## Selected passage
..........

Second, tolerance does not mean national suicide. The American ideal of free expression has limits when it comes to foreign nationals whose speech celebrates murder and terrorism. A nation that refuses to distinguish between dissent and the glorification of violence will not survive long as a free society. When a noncitizen cheers on the slaughter of innocents and calls it a victory, he is not participating in democratic discourse; he is rejecting the moral foundations that make discourse possible. The government therefore has not only the authority but the moral duty to show him the door. The right to exclude those who reject the nation’s basic moral compact is a core aspect of sovereignty. A country that cannot control who enters its borders or remains within them ceases to be a nation at all. The United States can, and must, be both free and self-preserving. Protecting liberty requires defending it from those who openly sympathize with its enemies and would exploit our freedoms to destroy them. Period.
“However, I am not aware of anything public that ties him directly to support for terrorism.”
I’m sorry, what? This is the quote from the Twitter post you pasted in this very article: “Don’t Pity the Palestinians – Celebrate the Victory; How Many of You Felt the Euphoria When You Got the News of October 7?”
How can it tie him more directly to support for terrorism?
This has nothing to do with free speech. He is not being silenced, he is being removed. Nobody has a right to a visa. How many other countries would tolerate this?
So, apparently for State, his Visa turned into a Discover?
Jokes aside, my $0.02 is that this article really doesn’t fit here. I get that immigration policy is generally related to travel, but it’s really not why most of us come here. As someone else said, we can get stories like this (versus general policy decisions and so on) from elsewhere.

..........

## Source material
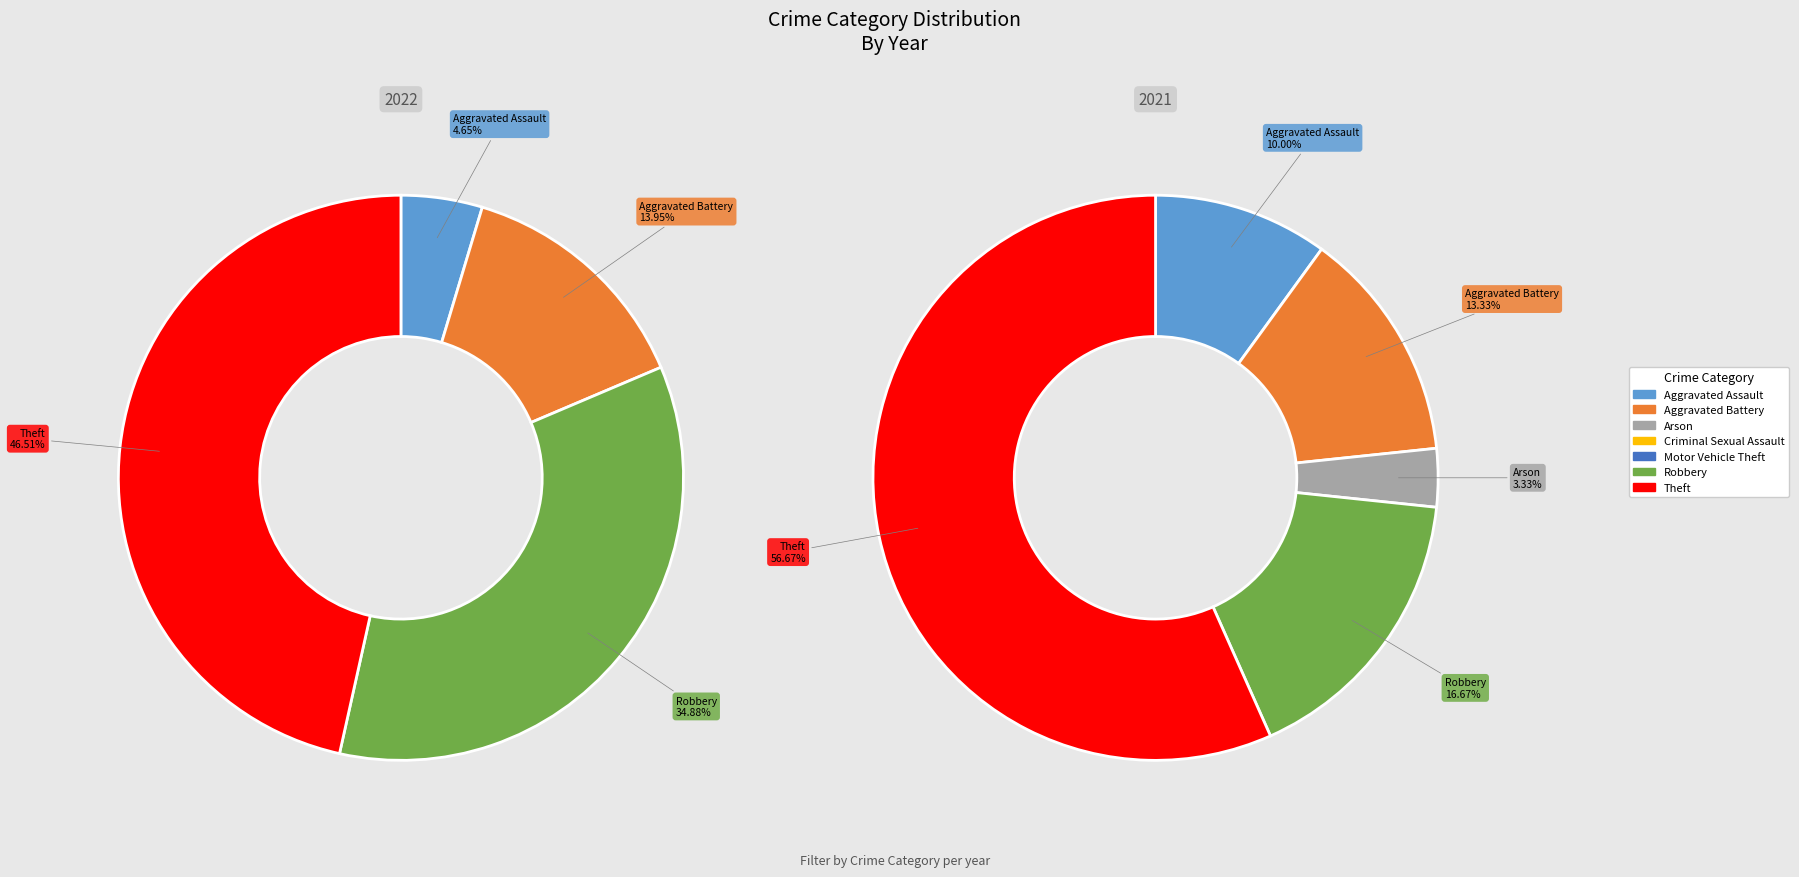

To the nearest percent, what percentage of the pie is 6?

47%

..........

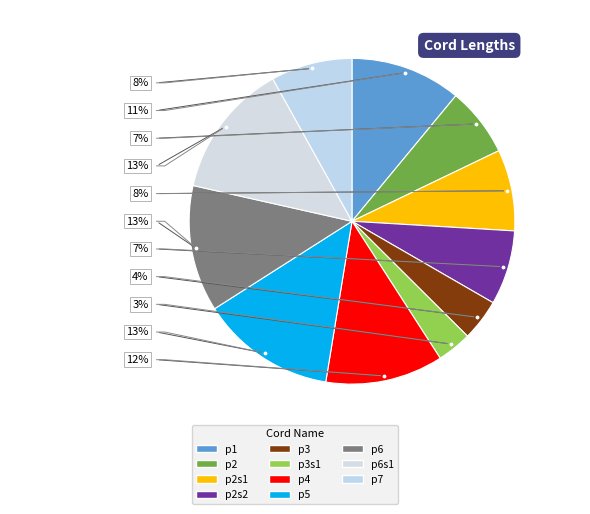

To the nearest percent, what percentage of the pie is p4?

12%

..........

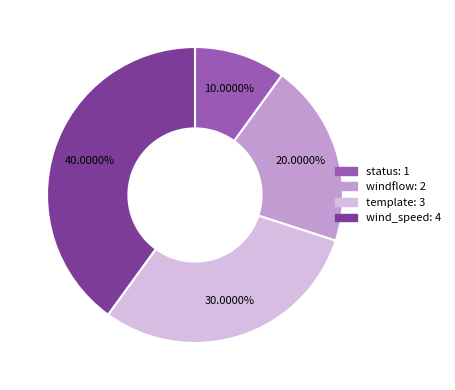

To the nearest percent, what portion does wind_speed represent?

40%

..........

## Using the information
1. From the visa discussion, list every question the commenters ask in their own words, leaving out the question inside the quoted post.
2. Decide whether each statement agrees with the visa discussion. Mark each one yes or no, and quote the deciding words.
(a) The opening paragraph holds that a nation should not distinguish between dissent and the glorification of violence.
(b) One commenter asserts that nobody has a right to a visa.
(c) The final commenter considers the article well suited to the site.
3. Extract the portion of the visa discussion between "This has nothing" and "into a Discover?", inclusive.

## Answers for the exercise
1.
- "I’m sorry, what?"
- "How can it tie him more directly to support for terrorism?"
- "How many other countries would tolerate this?"
- "So, apparently for State, his Visa turned into a Discover?"

2.
(a) No: "A nation that refuses to distinguish between dissent and the glorification of violence will not survive long as a free society."
(b) Yes: "Nobody has a right to a visa."
(c) No: "my $0.02 is that this article really doesn’t fit here."

3.
This has nothing to do with free speech. He is not being silenced, he is being removed. Nobody has a right to a visa. How many other countries would tolerate this?
So, apparently for State, his Visa turned into a Discover?